Attention Pays: the case for taking printed magazine investment levels back to those seen in 2015 to optimise for profit.

By Anna Sampson, Strategy & Insight Director

                                                   [ download Attention Pays deck here ]

At the start of the year Magnetic launched ‘Pay Attention’. This work demonstrated that magazines deliver quality attention at exceptional value, by cleverly combining attention data with CPT data by media channel. this started to raise the question are we under-estimating the opportunity that printed magazines present?

With this in mind we were keen to understand optimum levels of investment for printed magazines. Whilst it’s always better to do individual studies by brand, we wanted to provide the market with some useful guiding principles.

With this new study ‘Attention Pays: optimising for profit’ our aim was to address 3 key questions:

  • What is the gap in printed magazines investment across the market?
  • What are optimum levels of investment into magazines for advertisers?
  • How well do printed magazine perform on profit ROI?

To answer these questions we turned to Benchmarketing, an expert in this type of work. They conducted a meta study using their database which contains 1000’s of campaigns. For our study they compared 125 campaigns that used printed magazines with similar campaigns that didn’t. This database is made up of client research studies specifically measuring profit ROI, exactly the kind of data you need if you want to understand optimisation. 

Benchmarketing have revealed that the conservative estimate on the levels of magazines under-investment by the market is £220million. If advertisers were to collectively re-deploy this money into magazines, they would see their campaign profit ROI optimised. This translates into advertisers spending 5% of the budget in magazines, which would take printed magazine investment levels back to those seen in 2015.

This isn’t about increasing overall adspend, instead it’s about rebalancing the media mix, diverting some money back into magazines. Previous work has found magazine investment to be highly effective in the mix. ‘Bridging the long and short term’ divide found magazines to be particularly strong at delivering customer acquisition effects, this is because of the type of targeting opportunities they present. It also demonstrated that magazines worked well in combination with TV and Digital. Whilst TV works well to achieve your overall campaign reach, digital your immediate acquisition targets, if you neglect significant magazine investment, you miss out on driving consideration to the specific segments that will help your brand grow.

Overall, we found across all categories researched there is a case for rebalancing the media mix, at an aggregate level magazine investment levels are currently not at optimum. A deep dive into finance and beauty reveals an interesting and contrasting story.

Generally speaking, beauty brands are already big supporters of magazines, 42% of beauty brands already invest in the channel, investing on average 240k a year. This study confirmed what many of these advertisers already know, magazines really deliver when it comes to profit ROI for beauty brands. Magazines are the number one for channel profit ROI for beauty brands, followed by the AV channels of cinema, digital video and TV. With these stand out results in beauty it’s no surprise to learn that if you aren’t currently investing in magazines there is a very big opportunity to optimise your campaign profit ROI. If you simply started using magazine you would quickly get to a 96% improvement in campaign profit ROI. A 5% re-deployment of media funds into magazines would result in a whopping 164% improvement in campaign profit ROI.

- _DATA PROVIDED_:
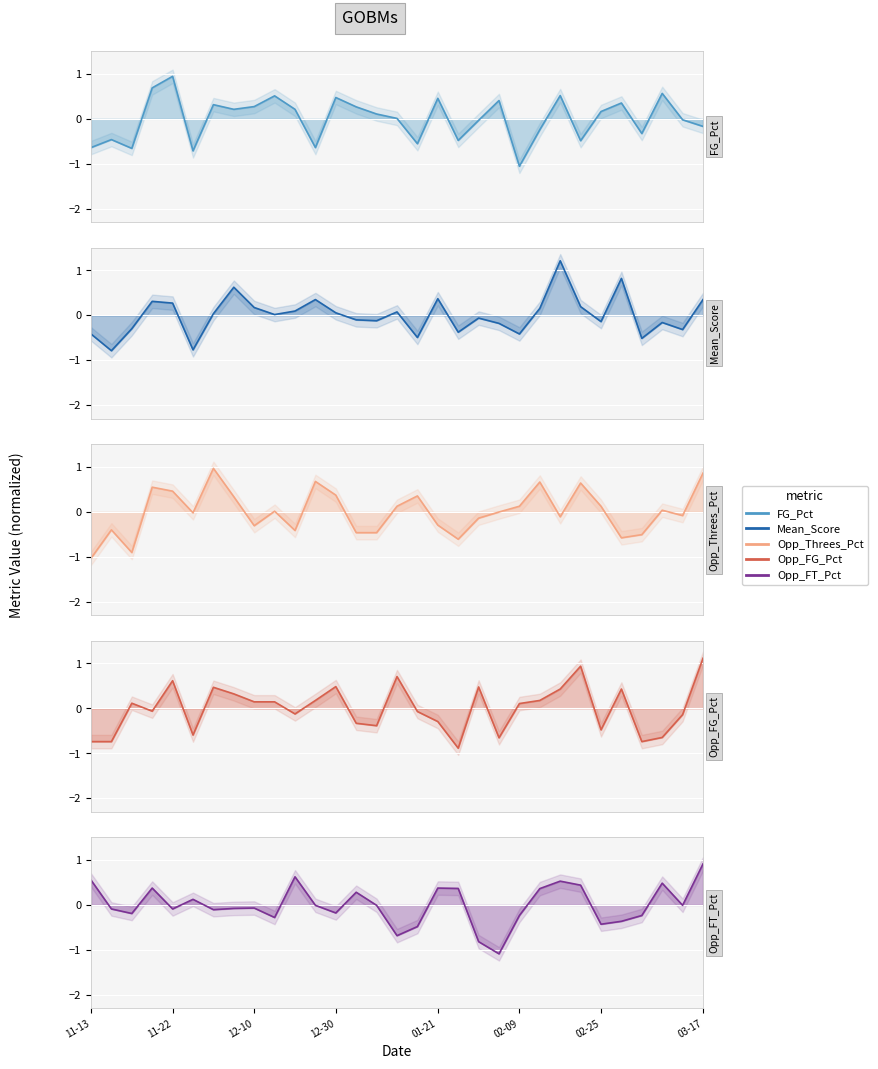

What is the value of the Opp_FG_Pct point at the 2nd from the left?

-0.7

- _REQUIRED WORK_:
1. Summarize the article on magazine investment in two sentences.
2. Retype the stretch of the article on magazine investment from "With this new" through "magazines for advertisers?".
3. Answer these questions about the article on magazine investment:
(a) How many campaigns that used printed magazines did Benchmarketing compare?
(b) What percentage of beauty brands already invest in magazines?
(c) Which channels follow magazines in channel profit ROI for beauty brands?
The material has no part in this work.

- _ANSWERS TO THE PROBLEMS_:
1. A Benchmarketing meta study compared 125 campaigns that used printed magazines with similar campaigns that didn't, and put the market's under-investment in magazines at a conservative £220 million. Re-deploying that money would optimize campaign profit ROI and mean spending 5% of the budget in magazines, which would return printed magazine investment to 2015 levels; for beauty brands, where magazines rank first for channel profit ROI, a 5% re-deployment would bring a 164% improvement in campaign profit ROI.

2.
With this new study ‘Attention Pays: optimising for profit’ our aim was to address 3 key questions:

  • What is the gap in printed magazines investment across the market?
  • What are optimum levels of investment into magazines for advertisers?

3.
(a) 125 campaigns.
(b) 42%.
(c) The AV channels of cinema, digital video and TV.